— begin EXTRACTED RECORDS —

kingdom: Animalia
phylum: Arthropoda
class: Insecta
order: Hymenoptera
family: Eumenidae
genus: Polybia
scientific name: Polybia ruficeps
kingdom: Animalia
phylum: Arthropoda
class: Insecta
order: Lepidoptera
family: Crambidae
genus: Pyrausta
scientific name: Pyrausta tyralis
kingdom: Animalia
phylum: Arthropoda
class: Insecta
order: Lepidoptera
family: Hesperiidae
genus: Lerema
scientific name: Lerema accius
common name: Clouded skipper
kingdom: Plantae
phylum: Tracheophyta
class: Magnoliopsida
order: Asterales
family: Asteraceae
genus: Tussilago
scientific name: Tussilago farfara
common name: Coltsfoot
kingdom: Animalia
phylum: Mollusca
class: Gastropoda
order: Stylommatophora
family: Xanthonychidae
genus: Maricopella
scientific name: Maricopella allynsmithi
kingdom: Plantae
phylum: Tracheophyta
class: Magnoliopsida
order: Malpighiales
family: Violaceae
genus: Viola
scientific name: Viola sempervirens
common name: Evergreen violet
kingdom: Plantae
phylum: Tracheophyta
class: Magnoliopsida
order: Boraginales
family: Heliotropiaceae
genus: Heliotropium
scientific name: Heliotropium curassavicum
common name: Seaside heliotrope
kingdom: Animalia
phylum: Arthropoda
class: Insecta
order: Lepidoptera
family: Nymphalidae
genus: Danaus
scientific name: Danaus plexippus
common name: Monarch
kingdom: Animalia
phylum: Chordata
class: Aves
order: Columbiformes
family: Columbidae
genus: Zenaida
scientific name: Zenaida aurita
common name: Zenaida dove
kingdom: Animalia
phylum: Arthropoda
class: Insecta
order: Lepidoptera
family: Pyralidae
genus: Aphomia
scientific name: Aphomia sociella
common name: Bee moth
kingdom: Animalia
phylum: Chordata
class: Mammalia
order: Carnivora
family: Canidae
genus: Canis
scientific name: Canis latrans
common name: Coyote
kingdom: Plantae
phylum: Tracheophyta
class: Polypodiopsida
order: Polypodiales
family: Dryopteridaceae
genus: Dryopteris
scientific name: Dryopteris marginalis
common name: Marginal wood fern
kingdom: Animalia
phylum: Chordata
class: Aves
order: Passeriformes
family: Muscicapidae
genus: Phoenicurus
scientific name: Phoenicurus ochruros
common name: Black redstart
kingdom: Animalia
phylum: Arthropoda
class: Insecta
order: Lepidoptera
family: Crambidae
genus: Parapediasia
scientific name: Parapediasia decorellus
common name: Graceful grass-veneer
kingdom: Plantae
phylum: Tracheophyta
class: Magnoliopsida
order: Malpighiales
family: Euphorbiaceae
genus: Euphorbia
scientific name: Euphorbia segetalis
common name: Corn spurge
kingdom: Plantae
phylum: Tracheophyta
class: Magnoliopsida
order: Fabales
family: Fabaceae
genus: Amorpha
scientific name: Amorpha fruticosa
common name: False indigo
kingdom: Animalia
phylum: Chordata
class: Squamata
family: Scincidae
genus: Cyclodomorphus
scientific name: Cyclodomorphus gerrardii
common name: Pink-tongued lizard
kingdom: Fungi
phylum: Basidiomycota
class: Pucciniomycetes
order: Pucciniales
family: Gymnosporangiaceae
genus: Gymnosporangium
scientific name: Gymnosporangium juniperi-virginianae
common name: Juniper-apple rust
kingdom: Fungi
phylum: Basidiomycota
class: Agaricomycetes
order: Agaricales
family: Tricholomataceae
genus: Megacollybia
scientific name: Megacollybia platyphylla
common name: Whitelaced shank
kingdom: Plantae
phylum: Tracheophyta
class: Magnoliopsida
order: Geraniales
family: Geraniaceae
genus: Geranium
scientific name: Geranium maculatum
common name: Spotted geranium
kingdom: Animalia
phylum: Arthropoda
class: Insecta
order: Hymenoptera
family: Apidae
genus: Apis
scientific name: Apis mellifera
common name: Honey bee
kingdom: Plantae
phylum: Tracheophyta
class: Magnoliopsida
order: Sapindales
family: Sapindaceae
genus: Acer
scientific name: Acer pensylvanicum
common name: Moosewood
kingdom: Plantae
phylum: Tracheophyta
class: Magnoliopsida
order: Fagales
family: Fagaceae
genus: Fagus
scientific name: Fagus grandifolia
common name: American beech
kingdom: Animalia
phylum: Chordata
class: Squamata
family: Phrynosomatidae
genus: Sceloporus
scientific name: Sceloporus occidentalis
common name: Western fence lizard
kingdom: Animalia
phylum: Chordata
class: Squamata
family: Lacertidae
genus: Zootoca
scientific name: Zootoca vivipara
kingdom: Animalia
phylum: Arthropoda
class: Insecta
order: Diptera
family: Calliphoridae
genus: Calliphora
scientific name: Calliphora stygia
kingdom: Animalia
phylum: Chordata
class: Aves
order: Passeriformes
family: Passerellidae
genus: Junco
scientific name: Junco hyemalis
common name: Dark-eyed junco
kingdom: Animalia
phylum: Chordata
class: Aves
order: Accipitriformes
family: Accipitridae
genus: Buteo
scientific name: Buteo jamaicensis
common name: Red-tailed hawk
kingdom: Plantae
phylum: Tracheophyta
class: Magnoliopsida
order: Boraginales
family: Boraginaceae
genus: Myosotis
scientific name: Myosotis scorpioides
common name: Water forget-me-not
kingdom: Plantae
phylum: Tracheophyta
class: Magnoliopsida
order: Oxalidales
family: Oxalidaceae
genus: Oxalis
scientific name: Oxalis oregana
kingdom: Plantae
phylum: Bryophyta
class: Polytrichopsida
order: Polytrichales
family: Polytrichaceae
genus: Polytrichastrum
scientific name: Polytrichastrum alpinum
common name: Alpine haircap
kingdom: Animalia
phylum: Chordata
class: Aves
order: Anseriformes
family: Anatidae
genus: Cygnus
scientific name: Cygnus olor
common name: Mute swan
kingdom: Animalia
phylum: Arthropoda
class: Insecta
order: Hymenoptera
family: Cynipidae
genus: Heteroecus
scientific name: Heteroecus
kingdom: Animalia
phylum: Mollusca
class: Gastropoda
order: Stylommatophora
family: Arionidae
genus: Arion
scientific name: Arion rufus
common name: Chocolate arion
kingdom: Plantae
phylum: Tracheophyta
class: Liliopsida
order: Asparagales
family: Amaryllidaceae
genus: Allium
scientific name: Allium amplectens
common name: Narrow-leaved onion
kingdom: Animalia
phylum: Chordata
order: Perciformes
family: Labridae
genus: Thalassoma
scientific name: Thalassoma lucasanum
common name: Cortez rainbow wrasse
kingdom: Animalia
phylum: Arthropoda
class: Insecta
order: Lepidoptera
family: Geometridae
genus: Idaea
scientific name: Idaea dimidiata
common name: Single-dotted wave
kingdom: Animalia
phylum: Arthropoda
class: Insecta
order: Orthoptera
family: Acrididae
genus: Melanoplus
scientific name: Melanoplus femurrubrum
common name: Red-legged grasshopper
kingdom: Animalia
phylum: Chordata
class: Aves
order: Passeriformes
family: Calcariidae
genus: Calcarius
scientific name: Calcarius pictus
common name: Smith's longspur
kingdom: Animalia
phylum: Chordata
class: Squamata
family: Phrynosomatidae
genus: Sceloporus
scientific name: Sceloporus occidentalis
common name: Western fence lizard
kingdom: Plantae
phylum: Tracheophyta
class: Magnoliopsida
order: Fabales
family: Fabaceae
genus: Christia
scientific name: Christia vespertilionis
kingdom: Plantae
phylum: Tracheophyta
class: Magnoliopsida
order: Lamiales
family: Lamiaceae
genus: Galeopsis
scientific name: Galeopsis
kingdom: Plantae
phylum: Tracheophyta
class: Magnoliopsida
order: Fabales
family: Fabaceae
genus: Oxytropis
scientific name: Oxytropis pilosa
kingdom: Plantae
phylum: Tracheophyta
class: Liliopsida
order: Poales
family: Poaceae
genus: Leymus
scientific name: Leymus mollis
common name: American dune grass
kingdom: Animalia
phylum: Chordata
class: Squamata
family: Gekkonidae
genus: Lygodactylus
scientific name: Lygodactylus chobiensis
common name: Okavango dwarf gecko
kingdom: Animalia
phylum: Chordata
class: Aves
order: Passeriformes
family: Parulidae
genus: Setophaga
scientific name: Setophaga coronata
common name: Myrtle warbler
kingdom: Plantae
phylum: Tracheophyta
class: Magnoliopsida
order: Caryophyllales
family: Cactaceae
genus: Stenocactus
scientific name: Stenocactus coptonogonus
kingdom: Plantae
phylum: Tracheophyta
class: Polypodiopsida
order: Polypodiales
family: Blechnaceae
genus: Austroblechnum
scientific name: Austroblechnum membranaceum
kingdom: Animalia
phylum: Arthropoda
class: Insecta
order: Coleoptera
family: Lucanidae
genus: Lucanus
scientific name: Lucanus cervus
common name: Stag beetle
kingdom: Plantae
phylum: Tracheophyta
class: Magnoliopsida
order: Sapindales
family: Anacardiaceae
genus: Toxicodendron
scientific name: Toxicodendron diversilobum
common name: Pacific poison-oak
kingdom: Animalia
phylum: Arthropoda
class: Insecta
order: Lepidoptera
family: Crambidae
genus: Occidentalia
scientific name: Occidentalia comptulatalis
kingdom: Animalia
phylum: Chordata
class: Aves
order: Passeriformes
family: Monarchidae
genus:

— end EXTRACTED RECORDS —

**WHAT TO PRODUCE**
Rewrite the lines from the line with "scientific name: Apis mellifera" up to and including the line with "genus: Fagus", putting "division" in place of "phylum" and leaving everything else unchanged.

**COMPLETED EXERCISE**
scientific name: Apis mellifera
common name: Honey bee
kingdom: Plantae
division: Tracheophyta
class: Magnoliopsida
order: Sapindales
family: Sapindaceae
genus: Acer
scientific name: Acer pensylvanicum
common name: Moosewood
kingdom: Plantae
division: Tracheophyta
class: Magnoliopsida
order: Fagales
family: Fagaceae
genus: Fagus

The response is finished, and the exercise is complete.